In terms of the EU Orphan Drug Scheme,1 its success in achieving innovation within the EU is based on the regularity incentives portrayed by it. Achieving Orphan Drug status represents an additional set of benefits for the pharma company developing the drug. For instance, 10 years of market exclusivity,2 speeder procedure to obtain the MA, additional aid to support drug development, and exemption of fees related to protocol among others. This designation, is not exempt from abuses, allegedly the pharmaceutical industry has used orphan drug designations strategically to gain position in the market both in the EU and US. (Nakov, et. al 2016, and Prescrire 2015), nevertheless, its regulation has allowed the pharmaceutical industry to foster innovation in a field where only a very low percent of the population is treated.
Affordability, has been at the top of the discourse questioning the patent system (Cadillo, 2016, and HLP Report, 2016). The cost of R&D, and overall needed innovative medicines has been largely discussed in both in the USA and the EU. In 2018 the EU Expert Panel on Effective Ways of Investing in Health, prompts delinking R&D from sales and stressed the importance in finding alternative models to finance R&D for actually needed3 medicines and not the so call me-too drugs. Similarly, the Council of Economic Advisers from the United States, in a report revisited and questioned the correlation high prices vs innovation. Thereafter, concluding that “reducing American prices and stimulating innovation4” needed to be achieved. Clearly, delinking costs associated to R&D from the end price needs to be done. Thus, this presentation is a first step within a larger project (INHEALTH)5 to find alternatives that translate in plausible effective solutions to contribute with the current narrative.
Speaker Bio
Ph.D, Dhanay María Cadillo Chandler is a Post-Doctoral Researcher at the Turku Institute of Advanced Studies (TIAS), and a Post- Doctoral Researcher at the Faculty of Law. She collaborates with the Academy of Finland funded Project Constitutional Hedges of Intellectual Property (CONST-IP) http://const-ip.utu.fi/. She is a lawyer graduated from MonteÁvila University (Venezuela). Additionally she obtained a Master Degree in Foreign Trade from Universidad Carlos III de Madrid (Spain), and her Ph.D in 2014 from Hanken School of Economics (Finland).
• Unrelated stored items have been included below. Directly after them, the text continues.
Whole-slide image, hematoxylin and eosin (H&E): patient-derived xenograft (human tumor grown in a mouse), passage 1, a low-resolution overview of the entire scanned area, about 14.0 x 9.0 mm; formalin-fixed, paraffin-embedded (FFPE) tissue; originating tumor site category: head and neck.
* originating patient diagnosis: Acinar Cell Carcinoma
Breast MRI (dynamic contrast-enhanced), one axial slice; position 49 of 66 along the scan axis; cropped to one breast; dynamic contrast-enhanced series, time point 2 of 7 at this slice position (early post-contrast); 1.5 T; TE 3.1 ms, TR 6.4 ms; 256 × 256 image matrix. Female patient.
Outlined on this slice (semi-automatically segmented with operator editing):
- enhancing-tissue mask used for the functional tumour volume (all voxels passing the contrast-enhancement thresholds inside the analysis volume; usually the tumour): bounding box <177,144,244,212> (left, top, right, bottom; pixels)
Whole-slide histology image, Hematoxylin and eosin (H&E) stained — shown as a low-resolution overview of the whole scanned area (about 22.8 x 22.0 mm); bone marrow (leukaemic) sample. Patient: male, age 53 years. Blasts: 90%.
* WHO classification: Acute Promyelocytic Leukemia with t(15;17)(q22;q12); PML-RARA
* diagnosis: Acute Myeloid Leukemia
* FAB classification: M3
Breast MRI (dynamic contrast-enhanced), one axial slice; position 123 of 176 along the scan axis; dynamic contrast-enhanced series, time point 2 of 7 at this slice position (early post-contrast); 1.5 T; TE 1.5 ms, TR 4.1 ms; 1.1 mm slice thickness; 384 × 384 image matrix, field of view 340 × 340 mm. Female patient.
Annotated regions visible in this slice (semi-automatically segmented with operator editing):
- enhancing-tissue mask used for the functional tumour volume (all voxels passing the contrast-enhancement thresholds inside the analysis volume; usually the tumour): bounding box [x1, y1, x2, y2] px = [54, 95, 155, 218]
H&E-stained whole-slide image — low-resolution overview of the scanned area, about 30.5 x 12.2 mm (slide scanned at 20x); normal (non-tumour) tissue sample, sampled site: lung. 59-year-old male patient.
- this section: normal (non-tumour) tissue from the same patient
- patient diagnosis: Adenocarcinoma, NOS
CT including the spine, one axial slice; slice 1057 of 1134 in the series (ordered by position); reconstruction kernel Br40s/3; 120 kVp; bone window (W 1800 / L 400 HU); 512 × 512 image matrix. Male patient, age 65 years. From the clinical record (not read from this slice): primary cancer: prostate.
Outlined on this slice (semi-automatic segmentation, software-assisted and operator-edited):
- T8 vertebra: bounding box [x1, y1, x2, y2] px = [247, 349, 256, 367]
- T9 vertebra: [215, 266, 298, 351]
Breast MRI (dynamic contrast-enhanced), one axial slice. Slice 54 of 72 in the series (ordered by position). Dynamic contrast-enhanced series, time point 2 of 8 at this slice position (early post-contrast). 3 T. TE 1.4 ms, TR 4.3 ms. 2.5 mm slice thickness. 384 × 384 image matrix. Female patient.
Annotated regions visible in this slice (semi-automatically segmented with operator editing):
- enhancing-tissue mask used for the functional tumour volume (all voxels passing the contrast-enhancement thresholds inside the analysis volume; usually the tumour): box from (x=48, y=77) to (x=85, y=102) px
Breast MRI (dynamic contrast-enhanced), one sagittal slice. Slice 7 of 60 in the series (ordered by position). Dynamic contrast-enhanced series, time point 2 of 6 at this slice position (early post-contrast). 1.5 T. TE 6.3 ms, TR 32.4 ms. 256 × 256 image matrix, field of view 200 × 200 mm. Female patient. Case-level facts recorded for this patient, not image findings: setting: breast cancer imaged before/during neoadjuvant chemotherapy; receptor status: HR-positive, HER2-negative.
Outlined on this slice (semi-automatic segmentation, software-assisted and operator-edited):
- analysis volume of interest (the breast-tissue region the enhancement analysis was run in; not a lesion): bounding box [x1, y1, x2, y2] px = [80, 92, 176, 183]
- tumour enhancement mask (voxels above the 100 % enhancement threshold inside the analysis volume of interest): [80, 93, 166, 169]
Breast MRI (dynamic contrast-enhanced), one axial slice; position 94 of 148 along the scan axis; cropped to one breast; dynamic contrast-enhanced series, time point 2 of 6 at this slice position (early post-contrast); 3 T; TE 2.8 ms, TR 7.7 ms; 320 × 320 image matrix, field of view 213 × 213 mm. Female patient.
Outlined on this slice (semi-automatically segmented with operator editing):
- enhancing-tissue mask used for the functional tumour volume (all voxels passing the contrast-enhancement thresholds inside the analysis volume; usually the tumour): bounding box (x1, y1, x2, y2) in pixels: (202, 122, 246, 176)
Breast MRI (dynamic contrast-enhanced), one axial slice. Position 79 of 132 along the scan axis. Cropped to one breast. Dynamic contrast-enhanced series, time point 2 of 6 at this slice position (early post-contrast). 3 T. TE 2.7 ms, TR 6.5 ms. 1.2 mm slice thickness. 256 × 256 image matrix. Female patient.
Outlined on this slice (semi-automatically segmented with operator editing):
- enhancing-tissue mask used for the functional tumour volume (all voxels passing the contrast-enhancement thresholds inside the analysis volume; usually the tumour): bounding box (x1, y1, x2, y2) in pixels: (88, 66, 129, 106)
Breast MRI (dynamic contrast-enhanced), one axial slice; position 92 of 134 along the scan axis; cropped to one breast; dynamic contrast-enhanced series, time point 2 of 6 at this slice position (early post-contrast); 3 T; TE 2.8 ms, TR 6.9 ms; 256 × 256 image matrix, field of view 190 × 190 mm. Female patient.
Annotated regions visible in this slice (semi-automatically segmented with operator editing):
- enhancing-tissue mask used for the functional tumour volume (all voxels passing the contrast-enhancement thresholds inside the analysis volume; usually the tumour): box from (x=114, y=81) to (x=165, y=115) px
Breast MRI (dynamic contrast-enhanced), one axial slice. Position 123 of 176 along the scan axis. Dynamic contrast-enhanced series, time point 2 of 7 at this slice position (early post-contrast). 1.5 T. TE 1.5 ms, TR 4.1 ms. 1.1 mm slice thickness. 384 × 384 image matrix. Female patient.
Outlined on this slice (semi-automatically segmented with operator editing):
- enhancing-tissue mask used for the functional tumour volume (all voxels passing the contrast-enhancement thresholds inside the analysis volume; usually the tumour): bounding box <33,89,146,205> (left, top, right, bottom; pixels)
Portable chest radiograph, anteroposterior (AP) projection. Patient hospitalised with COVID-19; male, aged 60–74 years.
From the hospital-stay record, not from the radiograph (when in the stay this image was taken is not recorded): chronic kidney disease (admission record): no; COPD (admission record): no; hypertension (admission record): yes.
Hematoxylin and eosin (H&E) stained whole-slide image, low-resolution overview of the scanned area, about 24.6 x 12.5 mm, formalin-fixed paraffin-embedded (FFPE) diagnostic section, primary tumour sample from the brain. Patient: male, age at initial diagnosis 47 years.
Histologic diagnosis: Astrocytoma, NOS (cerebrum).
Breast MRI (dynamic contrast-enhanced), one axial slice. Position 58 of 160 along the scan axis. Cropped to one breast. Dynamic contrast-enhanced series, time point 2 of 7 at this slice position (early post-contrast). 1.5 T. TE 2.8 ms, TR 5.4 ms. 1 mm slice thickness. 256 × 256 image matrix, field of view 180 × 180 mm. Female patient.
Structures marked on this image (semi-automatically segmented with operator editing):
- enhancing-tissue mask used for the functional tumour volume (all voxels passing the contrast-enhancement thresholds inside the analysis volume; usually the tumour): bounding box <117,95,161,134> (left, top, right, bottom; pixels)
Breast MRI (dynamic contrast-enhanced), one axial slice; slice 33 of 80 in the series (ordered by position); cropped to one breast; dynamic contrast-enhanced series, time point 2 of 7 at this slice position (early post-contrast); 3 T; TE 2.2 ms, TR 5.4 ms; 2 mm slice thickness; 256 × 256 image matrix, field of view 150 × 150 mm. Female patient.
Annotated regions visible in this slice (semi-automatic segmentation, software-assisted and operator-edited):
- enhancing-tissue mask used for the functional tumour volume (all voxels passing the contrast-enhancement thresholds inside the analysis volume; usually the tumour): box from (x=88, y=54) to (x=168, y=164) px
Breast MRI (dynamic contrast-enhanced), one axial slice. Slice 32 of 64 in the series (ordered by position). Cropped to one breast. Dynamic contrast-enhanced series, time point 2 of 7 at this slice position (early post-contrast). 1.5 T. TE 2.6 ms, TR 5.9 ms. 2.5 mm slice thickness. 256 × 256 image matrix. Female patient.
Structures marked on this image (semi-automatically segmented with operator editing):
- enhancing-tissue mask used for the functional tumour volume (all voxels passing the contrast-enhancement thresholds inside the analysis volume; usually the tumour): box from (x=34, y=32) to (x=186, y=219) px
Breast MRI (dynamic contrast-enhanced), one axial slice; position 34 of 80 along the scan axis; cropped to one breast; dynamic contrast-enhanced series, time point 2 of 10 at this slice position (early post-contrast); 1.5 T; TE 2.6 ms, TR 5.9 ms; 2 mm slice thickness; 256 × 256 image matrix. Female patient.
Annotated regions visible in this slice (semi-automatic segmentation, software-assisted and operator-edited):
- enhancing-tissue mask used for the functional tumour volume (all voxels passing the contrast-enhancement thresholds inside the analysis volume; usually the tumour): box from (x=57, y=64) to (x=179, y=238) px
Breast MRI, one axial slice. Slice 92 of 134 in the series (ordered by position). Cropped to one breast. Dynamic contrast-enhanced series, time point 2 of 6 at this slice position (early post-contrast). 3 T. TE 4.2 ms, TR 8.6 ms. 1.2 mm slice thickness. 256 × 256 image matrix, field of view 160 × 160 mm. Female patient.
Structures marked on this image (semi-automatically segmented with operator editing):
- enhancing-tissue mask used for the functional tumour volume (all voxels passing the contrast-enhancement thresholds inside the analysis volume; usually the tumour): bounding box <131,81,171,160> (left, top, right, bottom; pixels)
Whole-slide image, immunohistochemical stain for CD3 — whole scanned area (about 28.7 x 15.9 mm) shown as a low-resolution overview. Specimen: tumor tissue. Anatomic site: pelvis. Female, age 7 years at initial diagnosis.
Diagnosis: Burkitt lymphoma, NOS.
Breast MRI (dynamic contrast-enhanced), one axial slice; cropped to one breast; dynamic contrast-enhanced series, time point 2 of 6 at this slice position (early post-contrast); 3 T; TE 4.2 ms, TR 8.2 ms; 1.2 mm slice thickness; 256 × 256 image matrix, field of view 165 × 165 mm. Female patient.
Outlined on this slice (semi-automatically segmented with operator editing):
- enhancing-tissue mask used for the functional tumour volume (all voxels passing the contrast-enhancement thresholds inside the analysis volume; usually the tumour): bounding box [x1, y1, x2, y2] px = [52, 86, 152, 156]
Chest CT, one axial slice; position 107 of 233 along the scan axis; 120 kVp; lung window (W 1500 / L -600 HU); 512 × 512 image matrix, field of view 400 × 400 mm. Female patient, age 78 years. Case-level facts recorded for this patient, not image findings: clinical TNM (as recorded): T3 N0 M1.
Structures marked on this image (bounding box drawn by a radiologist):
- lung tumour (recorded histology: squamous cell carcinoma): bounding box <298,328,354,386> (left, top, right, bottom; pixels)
In her current position, Cadillo Chandler, addresses the need to re-evaluate the current incentives to prompt pharmaceutical innovation while at the same time regulating new health technologies. During her time at the CONST-IP project, her research has focused on the intersection and overlap of patents and other regulatory incentives hedging intellectual property rights. Cadillo Chandler’s research interests include human rights, corporate social responsibility, intellectual property rights, international trade, traditional knowledge. All areas of expertise where she has published taught in several Universities in Finland and abroad.